O movimento por moradia tem cumprido papel importante na unidade de lutas, levantando as reivindicações da campanha Despejo Zero e se fazendo presente nas mobilizações constantemente. A situação da periferia da cidade é de total abandono por parte do poder público municipal, principalmente na época do inverno, momento em que os bairros menos saneados sofrem mais. Ao mesmo tempo, o desemprego nesses bairros e ocupações é altíssimo, além da insegurança alimentar e da violência policial. A luta por moradia torna-se, portanto, uma questão de sobrevivência.

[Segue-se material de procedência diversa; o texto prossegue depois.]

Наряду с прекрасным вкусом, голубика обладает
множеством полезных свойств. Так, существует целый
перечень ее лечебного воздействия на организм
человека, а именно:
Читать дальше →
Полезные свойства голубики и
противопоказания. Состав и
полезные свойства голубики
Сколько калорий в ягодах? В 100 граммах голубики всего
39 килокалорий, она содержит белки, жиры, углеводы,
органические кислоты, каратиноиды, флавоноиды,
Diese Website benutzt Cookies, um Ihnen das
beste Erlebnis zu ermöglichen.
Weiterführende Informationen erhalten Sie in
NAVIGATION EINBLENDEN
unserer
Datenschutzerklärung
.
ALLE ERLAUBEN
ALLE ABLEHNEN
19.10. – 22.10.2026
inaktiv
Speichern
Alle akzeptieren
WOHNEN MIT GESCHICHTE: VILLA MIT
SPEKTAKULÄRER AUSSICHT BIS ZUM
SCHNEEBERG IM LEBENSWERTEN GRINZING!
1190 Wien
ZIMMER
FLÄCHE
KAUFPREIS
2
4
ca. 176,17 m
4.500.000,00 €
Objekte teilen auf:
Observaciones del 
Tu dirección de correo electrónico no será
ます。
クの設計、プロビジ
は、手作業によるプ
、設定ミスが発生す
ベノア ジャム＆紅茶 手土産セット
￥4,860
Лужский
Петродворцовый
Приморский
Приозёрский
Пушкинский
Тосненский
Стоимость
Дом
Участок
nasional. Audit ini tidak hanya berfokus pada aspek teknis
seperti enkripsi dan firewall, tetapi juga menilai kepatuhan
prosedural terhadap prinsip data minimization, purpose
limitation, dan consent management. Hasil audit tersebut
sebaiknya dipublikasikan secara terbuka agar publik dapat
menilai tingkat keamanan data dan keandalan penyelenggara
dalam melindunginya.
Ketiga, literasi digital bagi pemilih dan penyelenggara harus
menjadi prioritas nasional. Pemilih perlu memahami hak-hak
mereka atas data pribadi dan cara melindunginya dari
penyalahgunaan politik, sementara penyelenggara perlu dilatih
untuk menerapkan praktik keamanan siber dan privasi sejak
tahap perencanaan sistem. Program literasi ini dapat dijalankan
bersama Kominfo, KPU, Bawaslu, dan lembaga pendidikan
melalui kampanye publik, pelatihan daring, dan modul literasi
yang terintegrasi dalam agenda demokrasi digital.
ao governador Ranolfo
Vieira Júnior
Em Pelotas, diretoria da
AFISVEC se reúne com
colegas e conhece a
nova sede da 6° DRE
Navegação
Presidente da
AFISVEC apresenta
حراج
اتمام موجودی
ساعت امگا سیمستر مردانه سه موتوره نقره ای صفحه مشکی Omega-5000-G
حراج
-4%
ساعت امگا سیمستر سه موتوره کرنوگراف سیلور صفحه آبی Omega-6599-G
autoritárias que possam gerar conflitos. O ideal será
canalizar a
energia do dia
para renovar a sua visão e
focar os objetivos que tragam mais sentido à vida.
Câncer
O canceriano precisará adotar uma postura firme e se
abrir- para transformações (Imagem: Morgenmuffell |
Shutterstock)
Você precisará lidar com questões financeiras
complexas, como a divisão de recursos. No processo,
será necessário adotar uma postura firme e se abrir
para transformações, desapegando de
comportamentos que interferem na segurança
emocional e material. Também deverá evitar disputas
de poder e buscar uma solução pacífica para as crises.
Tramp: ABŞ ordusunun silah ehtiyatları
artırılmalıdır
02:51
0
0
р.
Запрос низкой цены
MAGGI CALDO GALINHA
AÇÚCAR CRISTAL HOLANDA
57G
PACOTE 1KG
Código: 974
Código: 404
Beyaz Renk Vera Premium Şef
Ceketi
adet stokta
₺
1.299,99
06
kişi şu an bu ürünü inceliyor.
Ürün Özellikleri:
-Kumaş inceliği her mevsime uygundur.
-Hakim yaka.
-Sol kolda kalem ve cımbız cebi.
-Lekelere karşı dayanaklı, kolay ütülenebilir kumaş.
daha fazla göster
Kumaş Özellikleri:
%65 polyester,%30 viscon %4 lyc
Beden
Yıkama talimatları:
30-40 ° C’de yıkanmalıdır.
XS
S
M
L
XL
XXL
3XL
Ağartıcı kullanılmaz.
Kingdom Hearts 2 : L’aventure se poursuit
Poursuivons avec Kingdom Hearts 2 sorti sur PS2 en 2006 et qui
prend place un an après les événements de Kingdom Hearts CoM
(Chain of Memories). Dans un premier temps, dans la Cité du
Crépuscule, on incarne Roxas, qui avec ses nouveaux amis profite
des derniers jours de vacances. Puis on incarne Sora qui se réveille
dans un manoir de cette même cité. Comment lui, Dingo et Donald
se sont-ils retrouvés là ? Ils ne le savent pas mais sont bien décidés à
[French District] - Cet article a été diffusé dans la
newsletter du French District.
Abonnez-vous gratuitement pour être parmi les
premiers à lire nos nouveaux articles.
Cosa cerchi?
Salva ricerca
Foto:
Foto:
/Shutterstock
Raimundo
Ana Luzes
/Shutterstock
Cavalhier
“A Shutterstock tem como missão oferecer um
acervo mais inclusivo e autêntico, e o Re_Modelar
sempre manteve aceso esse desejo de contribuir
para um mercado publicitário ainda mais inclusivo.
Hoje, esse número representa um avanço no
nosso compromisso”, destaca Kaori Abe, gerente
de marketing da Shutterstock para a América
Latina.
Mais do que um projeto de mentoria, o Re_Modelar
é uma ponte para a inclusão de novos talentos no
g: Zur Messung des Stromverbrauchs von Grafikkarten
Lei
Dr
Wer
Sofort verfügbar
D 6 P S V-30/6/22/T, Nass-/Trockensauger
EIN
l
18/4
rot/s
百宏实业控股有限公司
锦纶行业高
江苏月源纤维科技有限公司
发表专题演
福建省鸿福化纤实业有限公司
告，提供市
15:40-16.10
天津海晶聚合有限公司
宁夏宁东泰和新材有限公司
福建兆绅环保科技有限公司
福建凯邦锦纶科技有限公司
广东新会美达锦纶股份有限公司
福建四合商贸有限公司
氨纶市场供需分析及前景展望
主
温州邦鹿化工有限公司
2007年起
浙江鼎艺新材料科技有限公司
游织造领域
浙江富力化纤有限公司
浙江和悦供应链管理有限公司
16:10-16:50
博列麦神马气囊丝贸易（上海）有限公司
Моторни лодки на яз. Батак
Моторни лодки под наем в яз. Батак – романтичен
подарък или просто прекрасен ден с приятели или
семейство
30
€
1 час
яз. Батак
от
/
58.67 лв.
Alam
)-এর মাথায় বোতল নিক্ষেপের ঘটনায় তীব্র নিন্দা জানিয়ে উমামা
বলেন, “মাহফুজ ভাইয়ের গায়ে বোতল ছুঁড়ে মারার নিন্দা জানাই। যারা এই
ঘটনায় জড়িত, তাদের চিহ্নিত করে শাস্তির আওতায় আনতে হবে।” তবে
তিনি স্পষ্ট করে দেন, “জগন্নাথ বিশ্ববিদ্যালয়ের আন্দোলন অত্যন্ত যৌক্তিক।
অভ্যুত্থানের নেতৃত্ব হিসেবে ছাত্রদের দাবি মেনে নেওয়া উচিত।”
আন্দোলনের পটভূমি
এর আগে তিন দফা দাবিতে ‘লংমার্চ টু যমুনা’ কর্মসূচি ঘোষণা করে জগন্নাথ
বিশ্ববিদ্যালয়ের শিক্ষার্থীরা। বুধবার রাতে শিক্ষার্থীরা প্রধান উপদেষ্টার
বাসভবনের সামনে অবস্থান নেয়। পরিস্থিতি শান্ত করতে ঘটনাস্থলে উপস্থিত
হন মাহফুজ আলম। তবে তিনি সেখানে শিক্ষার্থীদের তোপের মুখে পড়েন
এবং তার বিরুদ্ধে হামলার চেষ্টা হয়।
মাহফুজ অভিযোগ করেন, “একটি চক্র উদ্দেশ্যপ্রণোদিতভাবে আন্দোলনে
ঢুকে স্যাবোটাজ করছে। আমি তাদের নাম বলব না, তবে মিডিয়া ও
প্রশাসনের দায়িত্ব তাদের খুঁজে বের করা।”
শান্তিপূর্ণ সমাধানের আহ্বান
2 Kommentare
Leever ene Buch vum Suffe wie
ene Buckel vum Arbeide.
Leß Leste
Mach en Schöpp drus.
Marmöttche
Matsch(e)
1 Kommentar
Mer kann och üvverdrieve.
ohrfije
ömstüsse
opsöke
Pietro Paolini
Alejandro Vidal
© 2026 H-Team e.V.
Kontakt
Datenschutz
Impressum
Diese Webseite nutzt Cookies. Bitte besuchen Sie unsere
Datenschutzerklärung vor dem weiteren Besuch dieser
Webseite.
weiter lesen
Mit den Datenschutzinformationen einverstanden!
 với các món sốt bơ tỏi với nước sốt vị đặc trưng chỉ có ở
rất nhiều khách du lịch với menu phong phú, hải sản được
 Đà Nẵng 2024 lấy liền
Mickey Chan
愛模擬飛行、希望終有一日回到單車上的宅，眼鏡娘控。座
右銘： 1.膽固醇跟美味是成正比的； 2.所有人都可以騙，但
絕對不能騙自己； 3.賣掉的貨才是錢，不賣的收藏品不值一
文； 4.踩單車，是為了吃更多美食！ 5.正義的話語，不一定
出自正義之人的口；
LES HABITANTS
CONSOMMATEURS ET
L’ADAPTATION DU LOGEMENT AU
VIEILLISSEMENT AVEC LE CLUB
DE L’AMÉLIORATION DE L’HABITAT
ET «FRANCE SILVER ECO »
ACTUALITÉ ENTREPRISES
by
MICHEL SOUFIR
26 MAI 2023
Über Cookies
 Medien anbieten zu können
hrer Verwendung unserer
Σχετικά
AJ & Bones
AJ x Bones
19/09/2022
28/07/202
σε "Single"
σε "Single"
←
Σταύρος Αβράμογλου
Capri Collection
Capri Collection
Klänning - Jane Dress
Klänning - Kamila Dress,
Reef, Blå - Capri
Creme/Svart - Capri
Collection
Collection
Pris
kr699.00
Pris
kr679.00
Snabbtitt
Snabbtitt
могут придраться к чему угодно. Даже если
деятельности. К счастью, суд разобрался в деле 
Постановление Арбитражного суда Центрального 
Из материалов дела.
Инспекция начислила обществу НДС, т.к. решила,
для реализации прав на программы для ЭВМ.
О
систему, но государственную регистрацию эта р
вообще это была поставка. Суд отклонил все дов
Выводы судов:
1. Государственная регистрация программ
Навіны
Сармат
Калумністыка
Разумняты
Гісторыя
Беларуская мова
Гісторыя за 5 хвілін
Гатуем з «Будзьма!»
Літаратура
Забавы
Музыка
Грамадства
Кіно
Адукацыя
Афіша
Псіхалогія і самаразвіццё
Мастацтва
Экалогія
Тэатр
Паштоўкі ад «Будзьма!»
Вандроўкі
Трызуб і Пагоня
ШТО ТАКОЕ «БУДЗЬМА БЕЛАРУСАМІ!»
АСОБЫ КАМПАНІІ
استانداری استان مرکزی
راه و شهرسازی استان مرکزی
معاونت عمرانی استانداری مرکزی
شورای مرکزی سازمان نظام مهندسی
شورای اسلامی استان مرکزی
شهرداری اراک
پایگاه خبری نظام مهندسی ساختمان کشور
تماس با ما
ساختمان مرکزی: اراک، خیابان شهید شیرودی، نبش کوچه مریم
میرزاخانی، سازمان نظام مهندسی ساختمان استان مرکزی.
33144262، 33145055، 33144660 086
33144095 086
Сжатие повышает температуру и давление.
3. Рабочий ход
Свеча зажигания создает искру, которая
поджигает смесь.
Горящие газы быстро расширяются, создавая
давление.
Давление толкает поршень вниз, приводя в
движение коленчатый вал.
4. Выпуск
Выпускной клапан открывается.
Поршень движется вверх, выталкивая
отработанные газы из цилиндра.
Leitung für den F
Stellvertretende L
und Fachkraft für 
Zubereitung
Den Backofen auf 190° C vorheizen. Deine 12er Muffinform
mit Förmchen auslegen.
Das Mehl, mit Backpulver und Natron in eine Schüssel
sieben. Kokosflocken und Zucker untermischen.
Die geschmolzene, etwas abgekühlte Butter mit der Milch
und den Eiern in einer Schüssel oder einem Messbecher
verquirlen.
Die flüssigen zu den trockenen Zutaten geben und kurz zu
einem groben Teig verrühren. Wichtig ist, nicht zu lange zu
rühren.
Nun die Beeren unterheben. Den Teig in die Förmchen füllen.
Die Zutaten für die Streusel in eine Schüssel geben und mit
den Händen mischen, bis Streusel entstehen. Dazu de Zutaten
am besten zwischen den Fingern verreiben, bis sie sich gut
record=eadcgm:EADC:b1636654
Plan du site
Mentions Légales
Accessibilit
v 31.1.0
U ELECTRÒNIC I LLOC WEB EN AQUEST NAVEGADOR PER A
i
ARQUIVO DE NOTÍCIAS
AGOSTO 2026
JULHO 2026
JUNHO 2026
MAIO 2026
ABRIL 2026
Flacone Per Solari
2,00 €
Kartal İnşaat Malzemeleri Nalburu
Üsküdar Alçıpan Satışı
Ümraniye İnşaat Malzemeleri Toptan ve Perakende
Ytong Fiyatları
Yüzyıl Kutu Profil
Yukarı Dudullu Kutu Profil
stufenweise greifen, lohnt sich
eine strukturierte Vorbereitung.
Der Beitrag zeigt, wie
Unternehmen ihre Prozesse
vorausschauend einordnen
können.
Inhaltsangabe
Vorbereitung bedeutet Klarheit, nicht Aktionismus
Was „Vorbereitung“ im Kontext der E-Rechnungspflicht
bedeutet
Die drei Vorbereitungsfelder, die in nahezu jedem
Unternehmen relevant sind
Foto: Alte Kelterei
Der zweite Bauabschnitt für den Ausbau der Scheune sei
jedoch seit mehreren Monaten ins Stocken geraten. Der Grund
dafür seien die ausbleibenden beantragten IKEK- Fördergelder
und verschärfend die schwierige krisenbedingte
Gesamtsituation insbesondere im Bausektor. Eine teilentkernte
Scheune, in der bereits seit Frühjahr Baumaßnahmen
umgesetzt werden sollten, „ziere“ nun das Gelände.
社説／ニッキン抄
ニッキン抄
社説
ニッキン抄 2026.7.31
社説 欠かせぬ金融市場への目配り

Nesse momento, os Servidores Públicos Federais (SPFs) preparam uma greve unificada em nível nacional. Essas categorias criaram na cidade o Fórum de Luta pela Reposição dos 19,99%, juntando todos que lutam nas três esferas, em prol de um índice emergencial e unificado para todos, inclusive as universidades federais. Nesse processo, a ADUFPI, ADCESPI, SINDIFPI e CSP-Conlutas têm cumprido papel importante no processo de unificação, tendo presença também nos atos realizados. Caso as universidades púbicas venham a entrar a greve, a luta em curso na cidade de Teresina tende a gerar uma situação de maior polarização social.
As lições que tiramos dessa luta unificada tem enorme valor para a classe trabalhadora. Tem sido uma imposição da realidade. É a busca consciente da classe por uma vitória frente à política de arrocho dos governos e dos patrões. Esse nível de unidade fortalece bastante as categorias em luta e potencializa a resistência da classe, possibilitando greves de professores mais prolongadas, manifestações constantes nas ruas, enfrentamento à repressão e dando conta da sobrevivência daqueles que lutam. A solidariedade de classe é um fator importante. Hoje podemos afirmar que Teresina se tornou uma cidade rebelde, onde a plebe certamente perdeu a paciência.
Agora, o movimento unificado prepara a organização do ato pelo #ForaBolsonaro dia 9 de abril, quando ocorrerá uma forte manifestação em Teresina. Os dias que virão também serão de lutas.